EXERCISE PROMPT: Please copy the stretch from the start of the records through the line containing "Speed.GPU.#*.: 368.3 kH/s", substituting "landscaper" for each "gardener" and keeping everything else the same. Leave the pictures out of your answer.
═════ TASK INPUT ═════
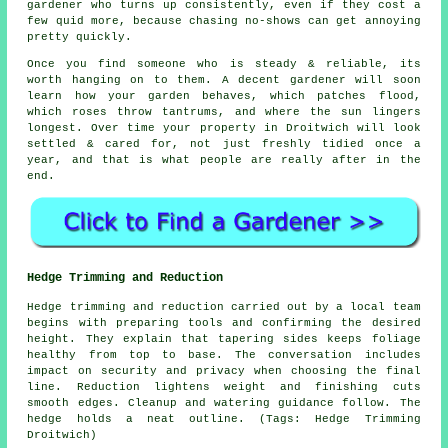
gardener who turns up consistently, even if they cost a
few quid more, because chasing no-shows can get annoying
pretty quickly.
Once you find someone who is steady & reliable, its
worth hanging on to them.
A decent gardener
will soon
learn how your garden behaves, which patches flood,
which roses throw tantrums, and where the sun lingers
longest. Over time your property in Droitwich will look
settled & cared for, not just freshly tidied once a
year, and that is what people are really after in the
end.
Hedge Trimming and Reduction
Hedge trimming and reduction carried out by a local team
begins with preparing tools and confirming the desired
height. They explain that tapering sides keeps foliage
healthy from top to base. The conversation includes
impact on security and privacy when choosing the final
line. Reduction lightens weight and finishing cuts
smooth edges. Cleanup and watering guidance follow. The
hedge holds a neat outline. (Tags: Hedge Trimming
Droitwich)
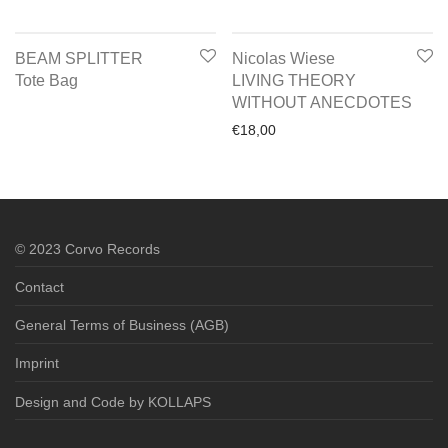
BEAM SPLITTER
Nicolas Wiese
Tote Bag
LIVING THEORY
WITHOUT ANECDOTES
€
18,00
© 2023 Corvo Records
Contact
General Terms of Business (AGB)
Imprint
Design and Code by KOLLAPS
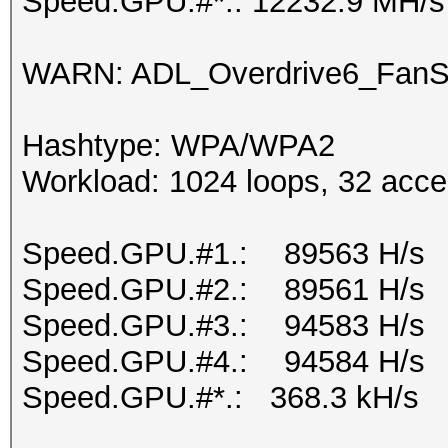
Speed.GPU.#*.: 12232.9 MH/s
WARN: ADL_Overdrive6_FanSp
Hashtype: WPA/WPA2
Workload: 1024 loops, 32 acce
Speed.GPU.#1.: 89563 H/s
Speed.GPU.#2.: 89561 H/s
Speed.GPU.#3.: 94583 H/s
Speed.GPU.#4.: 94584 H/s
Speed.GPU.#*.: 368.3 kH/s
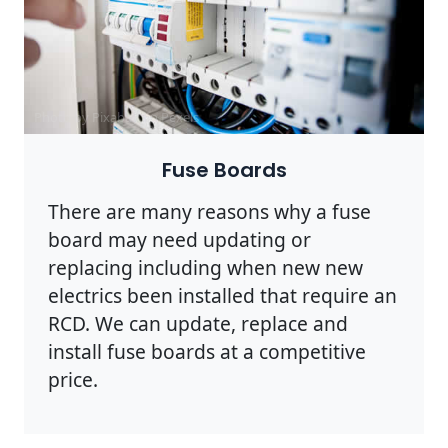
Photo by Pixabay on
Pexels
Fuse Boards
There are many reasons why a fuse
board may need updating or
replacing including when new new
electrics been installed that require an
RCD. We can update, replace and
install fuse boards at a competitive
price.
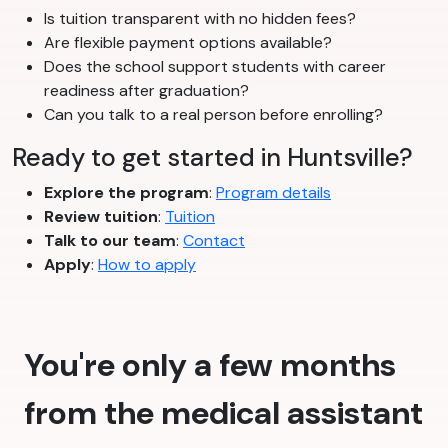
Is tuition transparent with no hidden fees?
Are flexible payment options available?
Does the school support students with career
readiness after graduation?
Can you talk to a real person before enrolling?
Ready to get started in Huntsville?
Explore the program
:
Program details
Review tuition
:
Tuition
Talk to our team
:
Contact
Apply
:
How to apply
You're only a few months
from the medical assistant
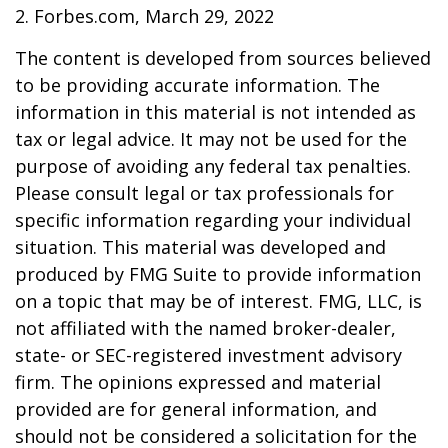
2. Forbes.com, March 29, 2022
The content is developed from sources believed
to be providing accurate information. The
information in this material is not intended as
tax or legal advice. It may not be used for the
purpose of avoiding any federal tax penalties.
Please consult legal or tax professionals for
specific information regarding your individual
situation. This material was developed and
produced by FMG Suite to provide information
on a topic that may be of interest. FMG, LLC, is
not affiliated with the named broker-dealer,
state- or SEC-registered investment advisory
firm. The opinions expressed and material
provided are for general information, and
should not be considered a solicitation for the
═════
RESPONSE TO THIS EXERCISE:
landscaper who turns up consistently, even if they cost a
few quid more, because chasing no-shows can get annoying
pretty quickly.
Once you find someone who is steady & reliable, its
worth hanging on to them.
A decent landscaper
will soon
learn how your garden behaves, which patches flood,
which roses throw tantrums, and where the sun lingers
longest. Over time your property in Droitwich will look
settled & cared for, not just freshly tidied once a
year, and that is what people are really after in the
end.
Hedge Trimming and Reduction
Hedge trimming and reduction carried out by a local team
begins with preparing tools and confirming the desired
height. They explain that tapering sides keeps foliage
healthy from top to base. The conversation includes
impact on security and privacy when choosing the final
line. Reduction lightens weight and finishing cuts
smooth edges. Cleanup and watering guidance follow. The
hedge holds a neat outline. (Tags: Hedge Trimming
Droitwich)
BEAM SPLITTER
Nicolas Wiese
Tote Bag
LIVING THEORY
WITHOUT ANECDOTES
€
18,00
© 2023 Corvo Records
Contact
General Terms of Business (AGB)
Imprint
Design and Code by KOLLAPS
Speed.GPU.#*.: 12232.9 MH/s
WARN: ADL_Overdrive6_FanSp
Hashtype: WPA/WPA2
Workload: 1024 loops, 32 acce
Speed.GPU.#1.: 89563 H/s
Speed.GPU.#2.: 89561 H/s
Speed.GPU.#3.: 94583 H/s
Speed.GPU.#4.: 94584 H/s
Speed.GPU.#*.: 368.3 kH/s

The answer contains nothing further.